[Task data — start]

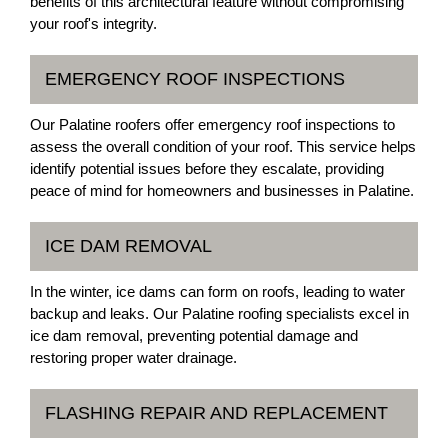
benefits of this architectural feature without compromising
your roof's integrity.
EMERGENCY ROOF INSPECTIONS
Our Palatine roofers offer emergency roof inspections to
assess the overall condition of your roof. This service helps
identify potential issues before they escalate, providing
peace of mind for homeowners and businesses in Palatine.
ICE DAM REMOVAL
In the winter, ice dams can form on roofs, leading to water
backup and leaks. Our Palatine roofing specialists excel in
ice dam removal, preventing potential damage and
restoring proper water drainage.
FLASHING REPAIR AND REPLACEMENT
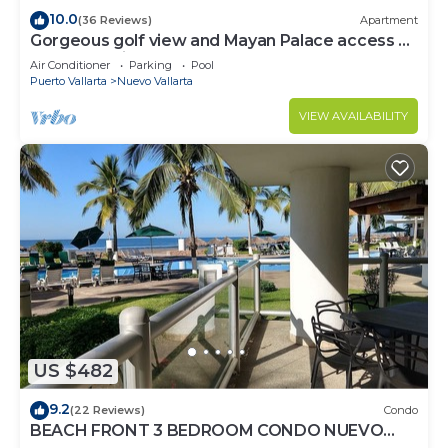
10.0
(36 Reviews)
Apartment
Gorgeous golf view and Mayan Palace access at
Balancan, Vidanta Nuevo Vallarta
Air Conditioner
Parking
Pool
Puerto Vallarta
Nuevo Vallarta
VIEW AVAILABILITY
US $482
9.2
(22 Reviews)
Condo
BEACH FRONT 3 BEDROOM CONDO NUEVO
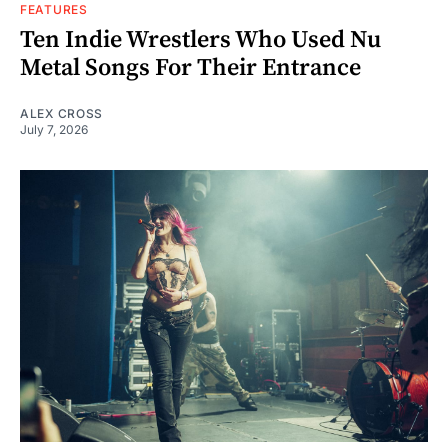
FEATURES
Ten Indie Wrestlers Who Used Nu
Metal Songs For Their Entrance
ALEX CROSS
July 7, 2026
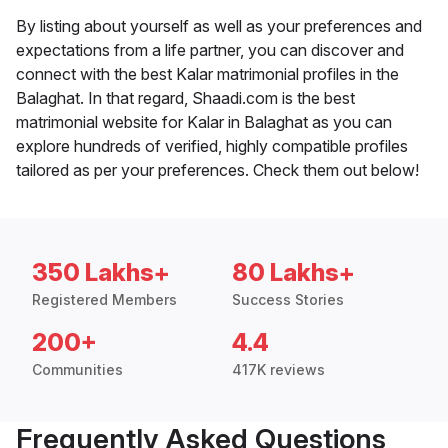
By listing about yourself as well as your preferences and
expectations from a life partner, you can discover and
connect with the best Kalar matrimonial profiles in the
Balaghat. In that regard, Shaadi.com is the best
matrimonial website for Kalar in Balaghat as you can
explore hundreds of verified, highly compatible profiles
tailored as per your preferences. Check them out below!
350 Lakhs+
80 Lakhs+
Registered Members
Success Stories
200+
4.4
Communities
417K reviews
Frequently Asked Questions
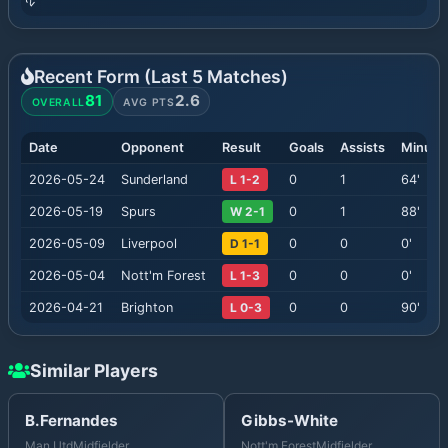
Recent Form (Last
5
Matches)
81
2.6
OVERALL
AVG PTS
Date
Opponent
Result
Goals
Assists
Minute
2026-05-24
Sunderland
L 1-2
0
1
64
'
2026-05-19
Spurs
W 2-1
0
1
88
'
2026-05-09
Liverpool
D 1-1
0
0
0
'
2026-05-04
Nott'm Forest
L 1-3
0
0
0
'
2026-04-21
Brighton
L 0-3
0
0
90
'
Similar Players
B.Fernandes
Gibbs-White
Man Utd
Midfielder
Nott'm Forest
Midfielder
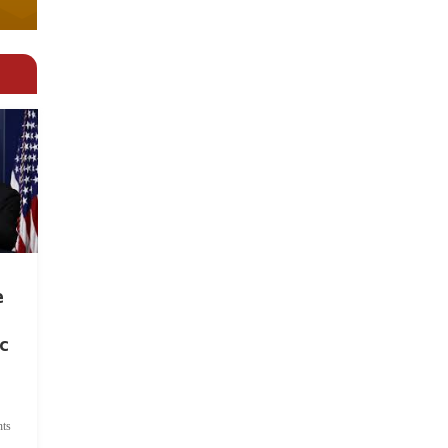
e
c
ts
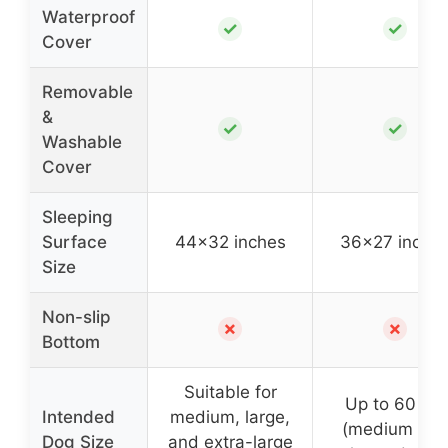
Waterproof
✓
✓
Cover
Removable
&
✓
✓
Washable
Cover
Sleeping
Surface
44×32 inches
36×27 inche
Size
Non-slip
✗
✗
Bottom
Suitable for
Up to 60 lbs
Intended
medium, large,
(medium an
Dog Size
and extra-large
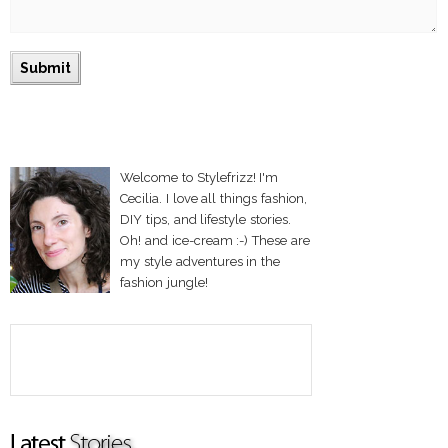
Welcome to Stylefrizz! I'm
Cecilia. I love all things fashion,
DIY tips, and lifestyle stories.
Oh! and ice-cream :-) These are
my style adventures in the
fashion jungle!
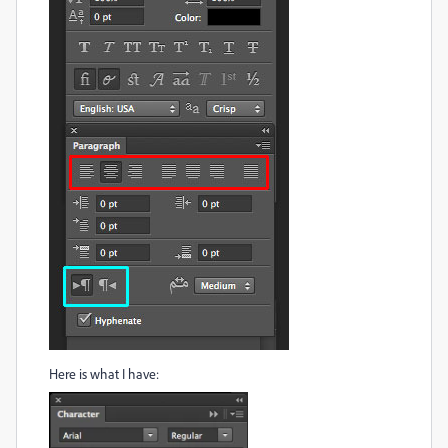
Here is what I have:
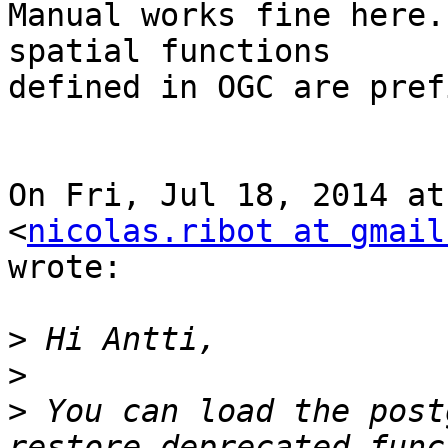
Manual works fine here.
spatial functions

defined in OGC are pref
On Fri, Jul 18, 2014 at
<
nicolas.ribot at gmail
wrote:

>
>
>
 You can load the post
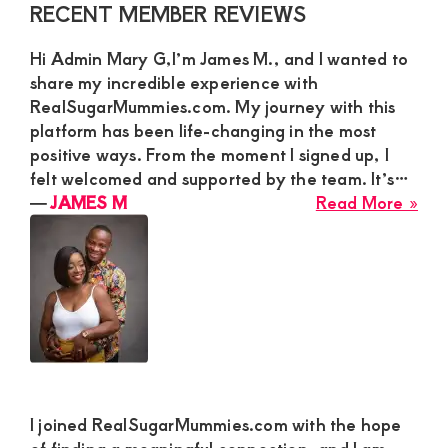
Primary
RECENT MEMBER REVIEWS
Sidebar
Hi Admin Mary G,I’m James M., and I wanted to
share my incredible experience with
RealSugarMummies.com. My journey with this
platform has been life-changing in the most
positive ways. From the moment I signed up, I
felt welcomed and supported by the team. It’s…
abo
―
JAMES M
Read More »
JA
M
I joined RealSugarMummies.com with the hope
of finding a meaningful connection, and I am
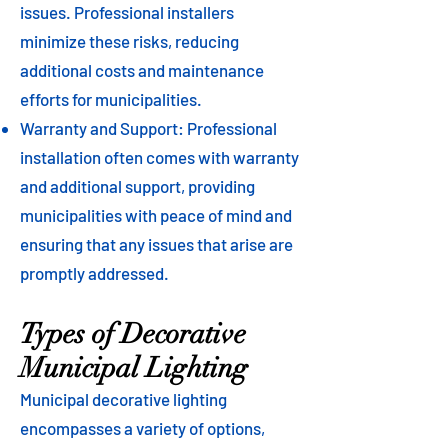
issues. Professional installers
minimize these risks, reducing
additional costs and maintenance
efforts for municipalities.
Warranty and Support: Professional
installation often comes with warranty
and additional support, providing
municipalities with peace of mind and
ensuring that any issues that arise are
promptly addressed.
Types of Decorative
Municipal Lighting
Municipal decorative lighting
encompasses a variety of options,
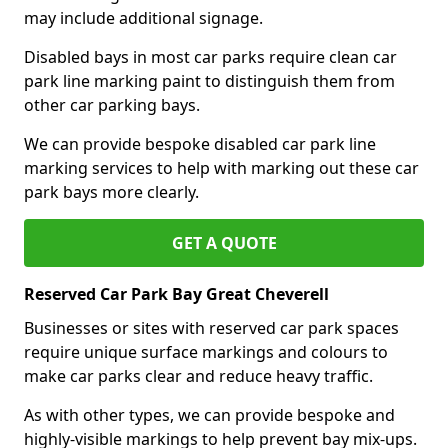
may include additional signage.
Disabled bays in most car parks require clean car
park line marking paint to distinguish them from
other car parking bays.
We can provide bespoke disabled car park line
marking services to help with marking out these car
park bays more clearly.
GET A QUOTE
Reserved Car Park Bay Great Cheverell
Businesses or sites with reserved car park spaces
require unique surface markings and colours to
make car parks clear and reduce heavy traffic.
As with other types, we can provide bespoke and
highly-visible markings to help prevent bay mix-ups.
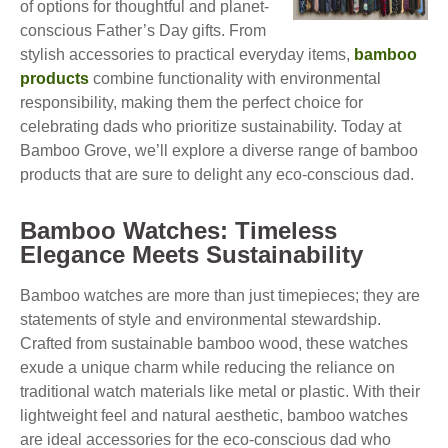
of options for thoughtful and planet-
conscious Father’s Day gifts. From
stylish accessories to practical everyday items,
bamboo
products
combine functionality with environmental
responsibility, making them the perfect choice for
celebrating dads who prioritize sustainability. Today at
Bamboo Grove, we’ll explore a diverse range of bamboo
products that are sure to delight any eco-conscious dad.
Bamboo Watches: Timeless
Elegance Meets Sustainability
Bamboo watches are more than just timepieces; they are
statements of style and environmental stewardship.
Crafted from sustainable bamboo wood, these watches
exude a unique charm while reducing the reliance on
traditional watch materials like metal or plastic. With their
lightweight feel and natural aesthetic, bamboo watches
are ideal accessories for the eco-conscious dad who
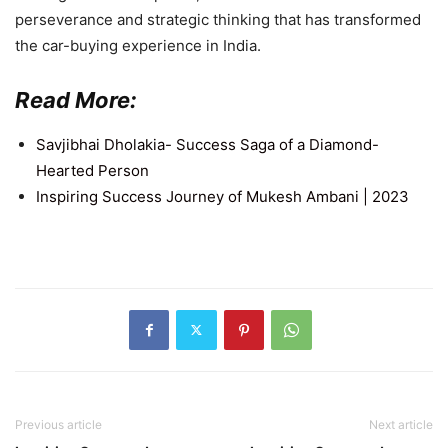
perseverance and strategic thinking that has transformed
the car-buying experience in India.
Read More:
Savjibhai Dholakia- Success Saga of a Diamond-
Hearted Person
Inspiring Success Journey of Mukesh Ambani | 2023
Previous article
Next article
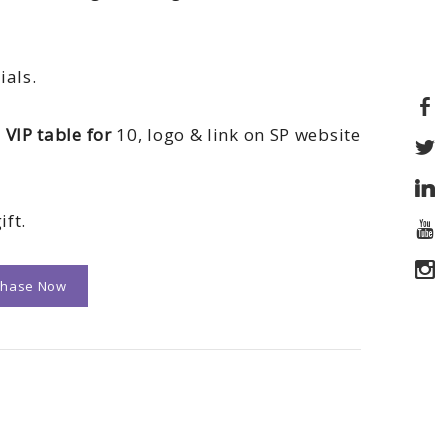
ials.
 VIP table for
10, logo & link on SP website
ift.
chase Now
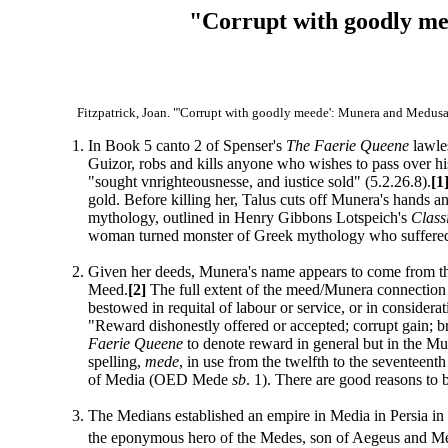
"Corrupt with goodly me
Fitzpatrick, Joan. "'Corrupt with goodly meede': Munera and Medusa
In Book 5 canto 2 of Spenser's
The Faerie Queene
lawles
Guizor, robs and kills anyone who wishes to pass over hi
"sought vnrighteousnesse, and iustice sold" (5.2.26.8).
[1
gold. Before killing her, Talus cuts off Munera's hands and
mythology, outlined in Henry Gibbons Lotspeich's
Class
woman turned monster of Greek mythology who suffered d
Given her deeds, Munera's name appears to come from t
Meed.
[2]
The full extent of the meed/Munera connection
bestowed in requital of labour or service, or in conside
"Reward dishonestly offered or accepted; corrupt gain; 
Faerie Queene
to denote reward in general but in the M
spelling,
mede
, in use from the twelfth to the seventeent
of Media (OED Mede
sb
. 1). There are good reasons to
The Medians established an empire in Media in Persia i
the eponymous hero of the Medes, son of Aegeus and M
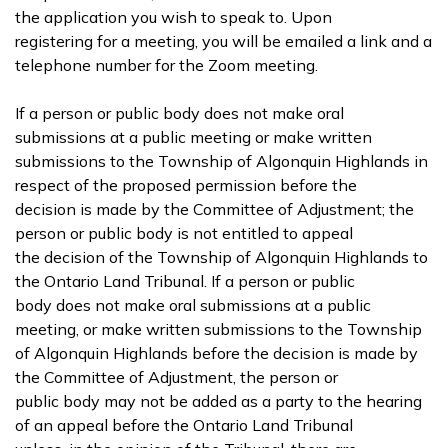
the application you wish to speak to. Upon
registering for a meeting, you will be emailed a link and a
telephone number for the Zoom meeting.
If a person or public body does not make oral
submissions at a public meeting or make written
submissions to the Township of Algonquin Highlands in
respect of the proposed permission before the
decision is made by the Committee of Adjustment; the
person or public body is not entitled to appeal
the decision of the Township of Algonquin Highlands to
the Ontario Land Tribunal. If a person or public
body does not make oral submissions at a public
meeting, or make written submissions to the Township
of Algonquin Highlands before the decision is made by
the Committee of Adjustment, the person or
public body may not be added as a party to the hearing
of an appeal before the Ontario Land Tribunal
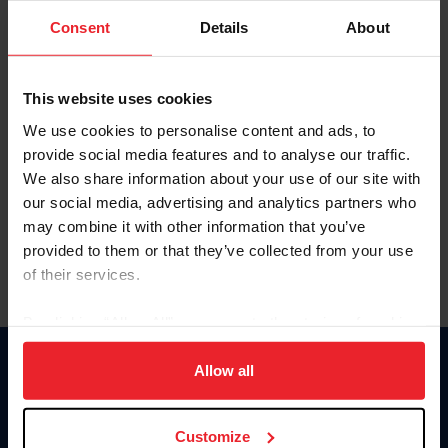
Consent
Details
About
Keep me logged in
CREAR UNA NUEVA CUENTA
This website uses cookies
We use cookies to personalise content and ads, to
provide social media features and to analyse our traffic.
Olvidé el nombre de usuario o la identificación de membresía
We also share information about your use of our site with
Olvidé/Cambiar contraseña
our social media, advertising and analytics partners who
To read this page in English, click here.
may combine it with other information that you’ve
provided to them or that they’ve collected from your use
of their services.
By clicking “Allow All” you agree to the storing of cookies
on your device to enhance site navigation, to analyze site
usage, and improve member experience. Click
here
for
Allow all
Donate
more information.
USET
US Equestrian
Customize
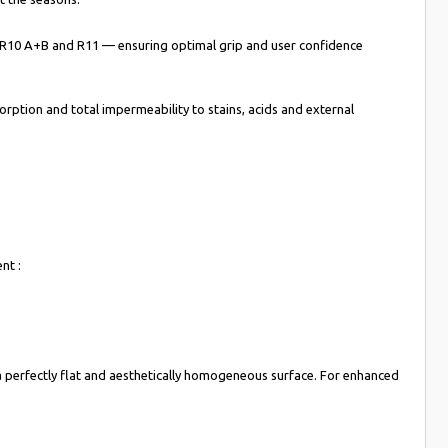
s — R10 A+B and R11 — ensuring optimal grip and user confidence
rption and total impermeability to stains, acids and external
nt :
ng a perfectly flat and aesthetically homogeneous surface. For enhanced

[Task data — finish]

• **What the exercise asks**
Reproduce every line of text in the listing above word for word, leaving out the pictures.

• **Written reply**
benefits of this architectural feature without compromising
your roof's integrity.
EMERGENCY ROOF INSPECTIONS
Our Palatine roofers offer emergency roof inspections to
assess the overall condition of your roof. This service helps
identify potential issues before they escalate, providing
peace of mind for homeowners and businesses in Palatine.
ICE DAM REMOVAL
In the winter, ice dams can form on roofs, leading to water
backup and leaks. Our Palatine roofing specialists excel in
ice dam removal, preventing potential damage and
restoring proper water drainage.
FLASHING REPAIR AND REPLACEMENT
10.0
(36 Reviews)
Apartment
Gorgeous golf view and Mayan Palace access at
Balancan, Vidanta Nuevo Vallarta
Air Conditioner
Parking
Pool
Puerto Vallarta
Nuevo Vallarta
VIEW AVAILABILITY
US $482
9.2
(22 Reviews)
Condo
BEACH FRONT 3 BEDROOM CONDO NUEVO
FEATURES
Ten Indie Wrestlers Who Used Nu
Metal Songs For Their Entrance
ALEX CROSS
July 7, 2026
By listing about yourself as well as your preferences and
expectations from a life partner, you can discover and
connect with the best Kalar matrimonial profiles in the
Balaghat. In that regard, Shaadi.com is the best
matrimonial website for Kalar in Balaghat as you can
explore hundreds of verified, highly compatible profiles
tailored as per your preferences. Check them out below!
350 Lakhs+
80 Lakhs+
Registered Members
Success Stories
200+
4.4
Communities
417K reviews
Frequently Asked Questions
Recent Form (Last
5
Matches)
81
2.6
OVERALL
AVG PTS
Date
Opponent
Result
Goals
Assists
Minute
2026-05-24
Sunderland
L 1-2
0
1
64
'
2026-05-19
Spurs
W 2-1
0
1
88
'
2026-05-09
Liverpool
D 1-1
0
0
0
'
2026-05-04
Nott'm Forest
L 1-3
0
0
0
'
2026-04-21
Brighton
L 0-3
0
0
90
'
Similar Players
B.Fernandes
Gibbs-White
Man Utd
Midfielder
Nott'm Forest
Midfielder
e
c
ts
Waterproof
✓
✓
Cover
Removable
&
✓
✓
Washable
Cover
Sleeping
Surface
44×32 inches
36×27 inche
Size
Non-slip
✗
✗
Bottom
Suitable for
Up to 60 lbs
Intended
medium, large,
(medium an
Dog Size
and extra-large
Welcome to Stylefrizz! I'm
Cecilia. I love all things fashion,
DIY tips, and lifestyle stories.
Oh! and ice-cream :-) These are
my style adventures in the
fashion jungle!
Here is what I have:
Manual works fine here.
spatial functions

defined in OGC are pref
On Fri, Jul 18, 2014 at
<
nicolas.ribot at gmail
wrote:

>
>
>
 You can load the post
Primary
RECENT MEMBER REVIEWS
Sidebar
Hi Admin Mary G,I’m James M., and I wanted to
share my incredible experience with
RealSugarMummies.com. My journey with this
platform has been life-changing in the most
positive ways. From the moment I signed up, I
felt welcomed and supported by the team. It’s…
abo
―
JAMES M
Read More »
JA
M
I joined RealSugarMummies.com with the hope
of finding a meaningful connection, and I am
issues. Professional installers
minimize these risks, reducing
additional costs and maintenance
efforts for municipalities.
Warranty and Support: Professional
installation often comes with warranty
and additional support, providing
municipalities with peace of mind and
ensuring that any issues that arise are
promptly addressed.
Types of Decorative
Municipal Lighting
Municipal decorative lighting
encompasses a variety of options,
may include additional signage.
Disabled bays in most car parks require clean car
park line marking paint to distinguish them from
other car parking bays.
We can provide bespoke disabled car park line
marking services to help with marking out these car
park bays more clearly.
GET A QUOTE
Reserved Car Park Bay Great Cheverell
Businesses or sites with reserved car park spaces
require unique surface markings and colours to
make car parks clear and reduce heavy traffic.
As with other types, we can provide bespoke and
highly-visible markings to help prevent bay mix-ups.
of options for thoughtful and planet-
conscious Father’s Day gifts. From
stylish accessories to practical everyday items,
bamboo
products
combine functionality with environmental
responsibility, making them the perfect choice for
celebrating dads who prioritize sustainability. Today at
Bamboo Grove, we’ll explore a diverse range of bamboo
products that are sure to delight any eco-conscious dad.
Bamboo Watches: Timeless
Elegance Meets Sustainability
Bamboo watches are more than just timepieces; they are
statements of style and environmental stewardship.
Crafted from sustainable bamboo wood, these watches
exude a unique charm while reducing the reliance on
traditional watch materials like metal or plastic. With their
lightweight feel and natural aesthetic, bamboo watches
are ideal accessories for the eco-conscious dad who
perseverance and strategic thinking that has transformed
the car-buying experience in India.
Read More:
Savjibhai Dholakia- Success Saga of a Diamond-
Hearted Person
Inspiring Success Journey of Mukesh Ambani | 2023
Previous article
Next article
ials.
 VIP table for
10, logo & link on SP website
ift.
chase Now
"Corrupt with goodly me
Fitzpatrick, Joan. "'Corrupt with goodly meede': Munera and Medusa
In Book 5 canto 2 of Spenser's
The Faerie Queene
lawles
Guizor, robs and kills anyone who wishes to pass over hi
"sought vnrighteousnesse, and iustice sold" (5.2.26.8).
[1
gold. Before killing her, Talus cuts off Munera's hands and
mythology, outlined in Henry Gibbons Lotspeich's
Class
woman turned monster of Greek mythology who suffered d
Given her deeds, Munera's name appears to come from t
Meed.
[2]
The full extent of the meed/Munera connection
bestowed in requital of labour or service, or in conside
"Reward dishonestly offered or accepted; corrupt gain; 
Faerie Queene
to denote reward in general but in the M
spelling,
mede
, in use from the twelfth to the seventeent
of Media (OED Mede
sb
. 1). There are good reasons to
The Medians established an empire in Media in Persia i
the eponymous hero of the Medes, son of Aegeus and M
the application you wish to speak to. Upon
registering for a meeting, you will be emailed a link and a
telephone number for the Zoom meeting.
If a person or public body does not make oral
submissions at a public meeting or make written
submissions to the Township of Algonquin Highlands in
respect of the proposed permission before the
decision is made by the Committee of Adjustment; the
person or public body is not entitled to appeal
the decision of the Township of Algonquin Highlands to
the Ontario Land Tribunal. If a person or public
body does not make oral submissions at a public
meeting, or make written submissions to the Township
of Algonquin Highlands before the decision is made by
the Committee of Adjustment, the person or
public body may not be added as a party to the hearing
of an appeal before the Ontario Land Tribunal
Consent
Details
About
Keep me logged in
CREAR UNA NUEVA CUENTA
This website uses cookies
We use cookies to personalise content and ads, to
provide social media features and to analyse our traffic.
Olvidé el nombre de usuario o la identificación de membresía
We also share information about your use of our site with
Olvidé/Cambiar contraseña
our social media, advertising and analytics partners who
To read this page in English, click here.
may combine it with other information that you’ve
provided to them or that they’ve collected from your use
of their services.
By clicking “Allow All” you agree to the storing of cookies
on your device to enhance site navigation, to analyze site
usage, and improve member experience. Click
here
for
Allow all
Donate
more information.
USET
US Equestrian
Customize
s — R10 A+B and R11 — ensuring optimal grip and user confidence
rption and total impermeability to stains, acids and external
nt :
ng a perfectly flat and aesthetically homogeneous surface. For enhanced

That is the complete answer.